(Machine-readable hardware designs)
______

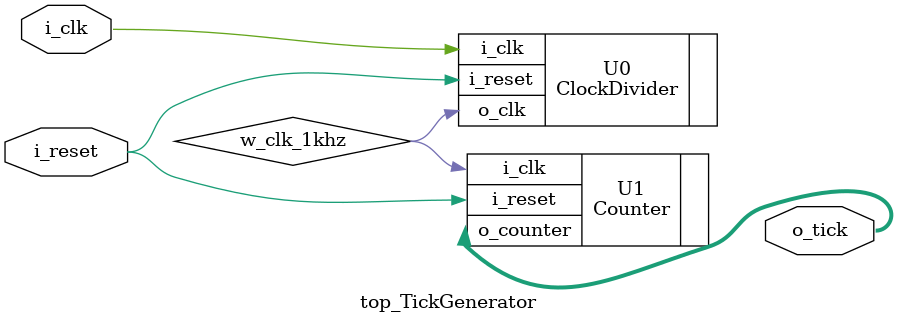
<source format=v>
`timescale 1ns / 1ps

module top_TickGenerator(
    input i_clk,
    input i_reset,
    output [31:0] o_tick
    );

    wire w_clk_1khz;

    ClockDivider U0(
    .i_clk(i_clk),
    .i_reset(i_reset),
    .o_clk(w_clk_1khz)
    );

    Counter U1(
    .i_clk(w_clk_1khz),
    .i_reset(i_reset),
    .o_counter(o_tick)
    );
endmodule

</source>
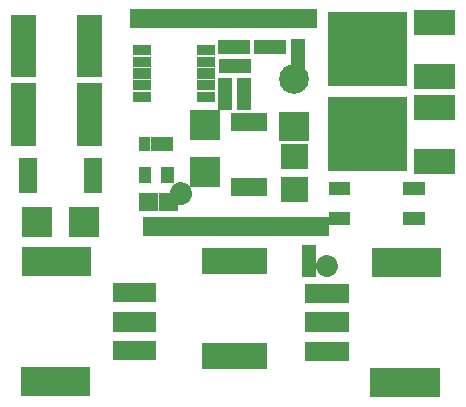
<source format=gbr>
G04 start of page 7 for group -4063 idx -4063 *
G04 Title: bluenodes actor 52832 19, componentmask *
G04 Creator: pcb.exe 20130205 *
G04 CreationDate: 10.05.2017 20:52:52 UTC *
G04 Format: Gerber/RS-274X *
G04 PCB-Dimensions (mil): 1496.06 1299.21 *
G04 PCB-Coordinate-Origin: lower left *
%MOIN*%
%FSLAX25Y25*%
%LNTOPMASK*%
%ADD264R,0.2480X0.2480*%
%ADD263R,0.0830X0.0830*%
%ADD262R,0.0415X0.0415*%
%ADD261R,0.0867X0.0867*%
%ADD260R,0.0651X0.0651*%
%ADD259R,0.0632X0.0632*%
%ADD258C,0.0987*%
%ADD257R,0.0966X0.0966*%
%ADD256C,0.0729*%
%ADD255R,0.0594X0.0594*%
%ADD254R,0.0363X0.0363*%
%ADD253R,0.0423X0.0423*%
%ADD252C,0.0001*%
%ADD251R,0.0475X0.0475*%
%ADD250R,0.0592X0.0592*%
%ADD249R,0.0336X0.0336*%
%ADD248R,0.0830X0.0830*%
G54D248*X5791Y101122D02*Y88524D01*
G54D249*X43877Y116287D02*X46633D01*
G54D248*X27773Y123925D02*Y111327D01*
X5727Y123925D02*Y111327D01*
X27837Y101122D02*Y88524D01*
G54D250*X28819Y77283D02*Y71378D01*
X7165Y77283D02*Y71378D01*
G54D251*X79262Y99335D02*Y98548D01*
X72994Y99320D02*Y98533D01*
G54D249*X65137Y100539D02*X67893D01*
G54D252*G36*
X61169Y80483D02*Y70613D01*
X71039D01*
Y80483D01*
X61169D01*
G37*
G36*
Y96183D02*Y86313D01*
X71039D01*
Y96183D01*
X61169D01*
G37*
G54D253*X46181Y75241D02*Y74041D01*
X53781Y75241D02*Y74041D01*
G54D249*X43877Y112350D02*X46633D01*
X43877Y108413D02*X46633D01*
X43877Y104476D02*X46633D01*
X43877Y100539D02*X46633D01*
G54D254*X53781Y85441D02*Y84241D01*
X49981Y85441D02*Y84241D01*
X46181Y85441D02*Y84241D01*
G54D255*X53702Y65657D02*X54096D01*
X47010D02*X47404D01*
G54D256*X58268Y68504D02*Y68307D01*
G54D257*X10039Y45866D02*X23425D01*
G54D252*G36*
X20933Y63829D02*Y53959D01*
X30803D01*
Y63829D01*
X20933D01*
G37*
G36*
X5233D02*Y53959D01*
X15103D01*
Y63829D01*
X5233D01*
G37*
G54D257*X9646Y5709D02*X23031D01*
G54D251*X72994Y104437D02*Y103650D01*
G54D249*X65137Y104476D02*X67893D01*
X65137Y108413D02*X67893D01*
G54D251*X73161Y110941D02*X73948D01*
X78278D02*X79065D01*
X79262Y104452D02*Y103665D01*
G54D249*X65137Y112350D02*X67893D01*
X65137Y116287D02*X67893D01*
G54D250*X77913Y92244D02*X83819D01*
X77913Y70591D02*X83819D01*
G54D258*X95866Y106448D03*
G54D251*X97207Y117428D02*Y116641D01*
Y112311D02*Y111524D01*
X90120Y117232D02*X90907D01*
X85003D02*X85790D01*
X72994D02*X73781D01*
G54D259*X44331Y126732D02*X100236D01*
G54D251*X78111Y117232D02*X78898D01*
X100787Y48818D02*Y48031D01*
Y43701D02*Y42914D01*
G54D256*X106890Y44291D02*Y44094D01*
G54D257*X126181Y5315D02*X139567D01*
G54D260*X102953Y25591D02*X110827D01*
X102953Y35039D02*X110827D01*
X102953Y15748D02*X110827D01*
G54D257*X126575Y45472D02*X139961D01*
G54D259*X48622Y57283D02*X104528D01*
G54D260*X38780Y35433D02*X46654D01*
G54D261*X69567Y45866D02*X82559D01*
X69567Y14370D02*X82559D01*
G54D260*X38780Y16142D02*X46654D01*
X38780Y25591D02*X46654D01*
G54D262*X134252Y70079D02*X137401D01*
G54D263*X140022Y79189D02*X145522D01*
X140022Y97189D02*X145522D01*
G54D262*X109448Y70079D02*X112598D01*
G54D248*X95538Y80776D02*X96324D01*
X95538Y69754D02*X96324D01*
G54D252*G36*
X90931Y95683D02*Y85813D01*
X100801D01*
Y95683D01*
X90931D01*
G37*
G54D262*X134252Y60079D02*X137401D01*
X109448D02*X112598D01*
G54D263*X139944Y107535D02*X145444D01*
X139944Y125535D02*X145444D01*
G54D264*X119594Y116535D02*X121194D01*
X119672Y88189D02*X121272D01*
M02*

</source>
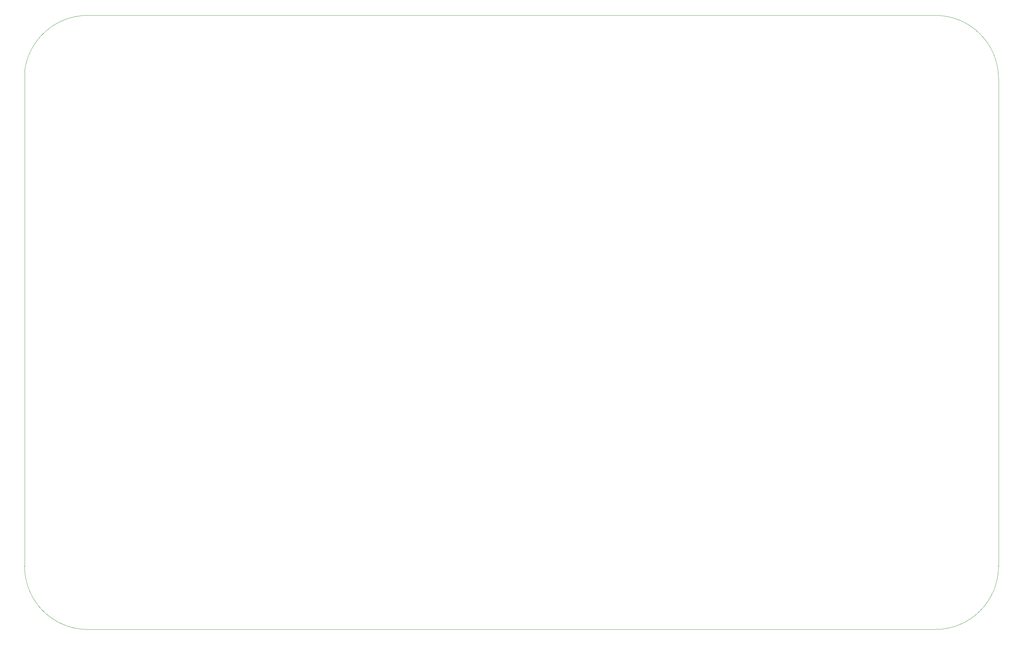
<source format=gm1>
%TF.GenerationSoftware,KiCad,Pcbnew,(6.0.2)*%
%TF.CreationDate,2022-05-18T13:57:05-05:00*%
%TF.ProjectId,Pikin,50696b69-6e2e-46b6-9963-61645f706362,rev?*%
%TF.SameCoordinates,Original*%
%TF.FileFunction,Profile,NP*%
%FSLAX46Y46*%
G04 Gerber Fmt 4.6, Leading zero omitted, Abs format (unit mm)*
G04 Created by KiCad (PCBNEW (6.0.2)) date 2022-05-18 13:57:05*
%MOMM*%
%LPD*%
G01*
G04 APERTURE LIST*
%TA.AperFunction,Profile*%
%ADD10C,0.100000*%
%TD*%
G04 APERTURE END LIST*
D10*
X102341000Y-61203000D02*
X323425000Y-61202600D01*
X339883400Y-77661000D02*
X339883400Y-204745000D01*
X323425000Y-221203000D02*
X102341000Y-221203000D01*
X85882600Y-204745000D02*
G75*
G03*
X102341000Y-221203000I16458000J0D01*
G01*
X339883400Y-77661000D02*
G75*
G03*
X323425000Y-61202600I-16458401J-1D01*
G01*
X323425000Y-221203000D02*
G75*
G03*
X339883400Y-204745000I397J16458003D01*
G01*
X85882600Y-75946000D02*
X85882600Y-204745000D01*
X102341000Y-61203000D02*
G75*
G03*
X85882600Y-75946000I-1J-16558195D01*
G01*
M02*

</source>
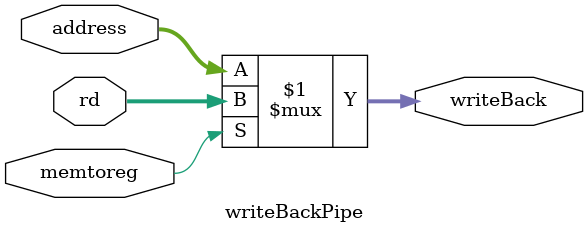
<source format=v>
`timescale 1ns / 1ps
module writeBackPipe(rd,address,memtoreg,writeBack
    );
	input [31:0]rd;
	input [31:0]address;
	input memtoreg;
	output [31:0]writeBack;
	
	assign writeBack=memtoreg?rd:address;
endmodule

</source>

______

Give back an exact repeat of the lines from the top of the data through the line that holds "G54D253*X46181Y75241D02*Y74041D01*", both included, and omit pictures.

<source format=v>
`timescale 1ns / 1ps

module top_TickGenerator(
    input i_clk,
    input i_reset,
    output [31:0] o_tick
    );

    wire w_clk_1khz;

    ClockDivider U0(
    .i_clk(i_clk),
    .i_reset(i_reset),
    .o_clk(w_clk_1khz)
    );

    Counter U1(
    .i_clk(w_clk_1khz),
    .i_reset(i_reset),
    .o_counter(o_tick)
    );
endmodule

</source>
<source format=gbr>
G04 start of page 7 for group -4063 idx -4063 *
G04 Title: bluenodes actor 52832 19, componentmask *
G04 Creator: pcb.exe 20130205 *
G04 CreationDate: 10.05.2017 20:52:52 UTC *
G04 Format: Gerber/RS-274X *
G04 PCB-Dimensions (mil): 1496.06 1299.21 *
G04 PCB-Coordinate-Origin: lower left *
%MOIN*%
%FSLAX25Y25*%
%LNTOPMASK*%
%ADD264R,0.2480X0.2480*%
%ADD263R,0.0830X0.0830*%
%ADD262R,0.0415X0.0415*%
%ADD261R,0.0867X0.0867*%
%ADD260R,0.0651X0.0651*%
%ADD259R,0.0632X0.0632*%
%ADD258C,0.0987*%
%ADD257R,0.0966X0.0966*%
%ADD256C,0.0729*%
%ADD255R,0.0594X0.0594*%
%ADD254R,0.0363X0.0363*%
%ADD253R,0.0423X0.0423*%
%ADD252C,0.0001*%
%ADD251R,0.0475X0.0475*%
%ADD250R,0.0592X0.0592*%
%ADD249R,0.0336X0.0336*%
%ADD248R,0.0830X0.0830*%
G54D248*X5791Y101122D02*Y88524D01*
G54D249*X43877Y116287D02*X46633D01*
G54D248*X27773Y123925D02*Y111327D01*
X5727Y123925D02*Y111327D01*
X27837Y101122D02*Y88524D01*
G54D250*X28819Y77283D02*Y71378D01*
X7165Y77283D02*Y71378D01*
G54D251*X79262Y99335D02*Y98548D01*
X72994Y99320D02*Y98533D01*
G54D249*X65137Y100539D02*X67893D01*
G54D252*G36*
X61169Y80483D02*Y70613D01*
X71039D01*
Y80483D01*
X61169D01*
G37*
G36*
Y96183D02*Y86313D01*
X71039D01*
Y96183D01*
X61169D01*
G37*
G54D253*X46181Y75241D02*Y74041D01*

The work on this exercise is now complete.